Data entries
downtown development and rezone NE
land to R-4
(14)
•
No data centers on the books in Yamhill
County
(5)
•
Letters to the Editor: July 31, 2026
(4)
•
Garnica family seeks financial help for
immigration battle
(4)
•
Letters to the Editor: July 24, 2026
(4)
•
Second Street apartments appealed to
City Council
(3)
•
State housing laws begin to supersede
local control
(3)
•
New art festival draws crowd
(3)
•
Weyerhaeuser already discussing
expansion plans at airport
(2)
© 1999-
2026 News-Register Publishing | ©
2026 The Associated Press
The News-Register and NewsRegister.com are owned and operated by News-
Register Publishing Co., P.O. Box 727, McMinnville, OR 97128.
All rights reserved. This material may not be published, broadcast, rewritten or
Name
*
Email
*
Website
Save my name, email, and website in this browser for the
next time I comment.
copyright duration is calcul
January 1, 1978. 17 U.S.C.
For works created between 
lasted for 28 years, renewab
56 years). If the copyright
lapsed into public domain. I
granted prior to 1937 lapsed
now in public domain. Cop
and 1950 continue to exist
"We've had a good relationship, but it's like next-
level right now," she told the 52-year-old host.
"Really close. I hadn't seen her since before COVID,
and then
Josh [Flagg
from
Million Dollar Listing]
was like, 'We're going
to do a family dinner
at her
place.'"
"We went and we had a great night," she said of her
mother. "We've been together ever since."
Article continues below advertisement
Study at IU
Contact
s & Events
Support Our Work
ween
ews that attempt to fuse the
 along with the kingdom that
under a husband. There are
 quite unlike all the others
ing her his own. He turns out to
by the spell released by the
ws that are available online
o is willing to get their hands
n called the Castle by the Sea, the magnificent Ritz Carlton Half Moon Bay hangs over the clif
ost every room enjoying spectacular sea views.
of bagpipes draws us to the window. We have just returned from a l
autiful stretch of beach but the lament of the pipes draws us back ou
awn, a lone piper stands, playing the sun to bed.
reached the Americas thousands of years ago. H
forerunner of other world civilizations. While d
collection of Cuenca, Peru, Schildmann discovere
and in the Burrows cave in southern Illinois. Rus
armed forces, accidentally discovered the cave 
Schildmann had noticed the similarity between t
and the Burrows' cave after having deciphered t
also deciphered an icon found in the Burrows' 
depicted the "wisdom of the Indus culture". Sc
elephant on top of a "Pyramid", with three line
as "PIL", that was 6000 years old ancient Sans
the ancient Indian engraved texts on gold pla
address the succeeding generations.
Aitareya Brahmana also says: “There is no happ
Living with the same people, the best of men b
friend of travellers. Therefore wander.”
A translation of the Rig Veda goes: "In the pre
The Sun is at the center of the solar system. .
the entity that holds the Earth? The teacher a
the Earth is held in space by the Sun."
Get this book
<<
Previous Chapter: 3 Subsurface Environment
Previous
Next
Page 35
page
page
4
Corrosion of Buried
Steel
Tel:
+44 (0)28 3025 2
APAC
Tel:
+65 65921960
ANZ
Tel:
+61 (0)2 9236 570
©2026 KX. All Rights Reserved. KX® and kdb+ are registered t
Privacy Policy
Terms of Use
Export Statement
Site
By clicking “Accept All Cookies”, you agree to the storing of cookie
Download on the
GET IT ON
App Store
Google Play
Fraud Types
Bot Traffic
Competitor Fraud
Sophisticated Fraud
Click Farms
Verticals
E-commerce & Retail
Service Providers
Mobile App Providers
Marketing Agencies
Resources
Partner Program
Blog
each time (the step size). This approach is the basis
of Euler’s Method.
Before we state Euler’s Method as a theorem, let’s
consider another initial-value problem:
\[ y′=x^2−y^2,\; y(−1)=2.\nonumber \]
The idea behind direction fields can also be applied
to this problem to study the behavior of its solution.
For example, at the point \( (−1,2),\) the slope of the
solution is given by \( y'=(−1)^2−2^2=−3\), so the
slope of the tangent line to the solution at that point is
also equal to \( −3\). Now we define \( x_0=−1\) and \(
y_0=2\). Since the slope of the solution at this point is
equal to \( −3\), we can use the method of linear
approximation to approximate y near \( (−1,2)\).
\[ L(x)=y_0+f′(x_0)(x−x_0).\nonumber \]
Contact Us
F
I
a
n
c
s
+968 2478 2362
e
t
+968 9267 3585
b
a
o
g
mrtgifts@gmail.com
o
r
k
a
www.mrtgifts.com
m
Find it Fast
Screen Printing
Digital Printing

» **The problem**: Transcribe the records exactly as given.

» **Solution**:
downtown development and rezone NE
land to R-4
(14)
•
No data centers on the books in Yamhill
County
(5)
•
Letters to the Editor: July 31, 2026
(4)
•
Garnica family seeks financial help for
immigration battle
(4)
•
Letters to the Editor: July 24, 2026
(4)
•
Second Street apartments appealed to
City Council
(3)
•
State housing laws begin to supersede
local control
(3)
•
New art festival draws crowd
(3)
•
Weyerhaeuser already discussing
expansion plans at airport
(2)
© 1999-
2026 News-Register Publishing | ©
2026 The Associated Press
The News-Register and NewsRegister.com are owned and operated by News-
Register Publishing Co., P.O. Box 727, McMinnville, OR 97128.
All rights reserved. This material may not be published, broadcast, rewritten or
Name
*
Email
*
Website
Save my name, email, and website in this browser for the
next time I comment.
copyright duration is calcul
January 1, 1978. 17 U.S.C.
For works created between 
lasted for 28 years, renewab
56 years). If the copyright
lapsed into public domain. I
granted prior to 1937 lapsed
now in public domain. Cop
and 1950 continue to exist
"We've had a good relationship, but it's like next-
level right now," she told the 52-year-old host.
"Really close. I hadn't seen her since before COVID,
and then
Josh [Flagg
from
Million Dollar Listing]
was like, 'We're going
to do a family dinner
at her
place.'"
"We went and we had a great night," she said of her
mother. "We've been together ever since."
Article continues below advertisement
Study at IU
Contact
s & Events
Support Our Work
ween
ews that attempt to fuse the
 along with the kingdom that
under a husband. There are
 quite unlike all the others
ing her his own. He turns out to
by the spell released by the
ws that are available online
o is willing to get their hands
n called the Castle by the Sea, the magnificent Ritz Carlton Half Moon Bay hangs over the clif
ost every room enjoying spectacular sea views.
of bagpipes draws us to the window. We have just returned from a l
autiful stretch of beach but the lament of the pipes draws us back ou
awn, a lone piper stands, playing the sun to bed.
reached the Americas thousands of years ago. H
forerunner of other world civilizations. While d
collection of Cuenca, Peru, Schildmann discovere
and in the Burrows cave in southern Illinois. Rus
armed forces, accidentally discovered the cave 
Schildmann had noticed the similarity between t
and the Burrows' cave after having deciphered t
also deciphered an icon found in the Burrows' 
depicted the "wisdom of the Indus culture". Sc
elephant on top of a "Pyramid", with three line
as "PIL", that was 6000 years old ancient Sans
the ancient Indian engraved texts on gold pla
address the succeeding generations.
Aitareya Brahmana also says: “There is no happ
Living with the same people, the best of men b
friend of travellers. Therefore wander.”
A translation of the Rig Veda goes: "In the pre
The Sun is at the center of the solar system. .
the entity that holds the Earth? The teacher a
the Earth is held in space by the Sun."
Get this book
<<
Previous Chapter: 3 Subsurface Environment
Previous
Next
Page 35
page
page
4
Corrosion of Buried
Steel
Tel:
+44 (0)28 3025 2
APAC
Tel:
+65 65921960
ANZ
Tel:
+61 (0)2 9236 570
©2026 KX. All Rights Reserved. KX® and kdb+ are registered t
Privacy Policy
Terms of Use
Export Statement
Site
By clicking “Accept All Cookies”, you agree to the storing of cookie
Download on the
GET IT ON
App Store
Google Play
Fraud Types
Bot Traffic
Competitor Fraud
Sophisticated Fraud
Click Farms
Verticals
E-commerce & Retail
Service Providers
Mobile App Providers
Marketing Agencies
Resources
Partner Program
Blog
each time (the step size). This approach is the basis
of Euler’s Method.
Before we state Euler’s Method as a theorem, let’s
consider another initial-value problem:
\[ y′=x^2−y^2,\; y(−1)=2.\nonumber \]
The idea behind direction fields can also be applied
to this problem to study the behavior of its solution.
For example, at the point \( (−1,2),\) the slope of the
solution is given by \( y'=(−1)^2−2^2=−3\), so the
slope of the tangent line to the solution at that point is
also equal to \( −3\). Now we define \( x_0=−1\) and \(
y_0=2\). Since the slope of the solution at this point is
equal to \( −3\), we can use the method of linear
approximation to approximate y near \( (−1,2)\).
\[ L(x)=y_0+f′(x_0)(x−x_0).\nonumber \]
Contact Us
F
I
a
n
c
s
+968 2478 2362
e
t
+968 9267 3585
b
a
o
g
mrtgifts@gmail.com
o
r
k
a
www.mrtgifts.com
m
Find it Fast
Screen Printing
Digital Printing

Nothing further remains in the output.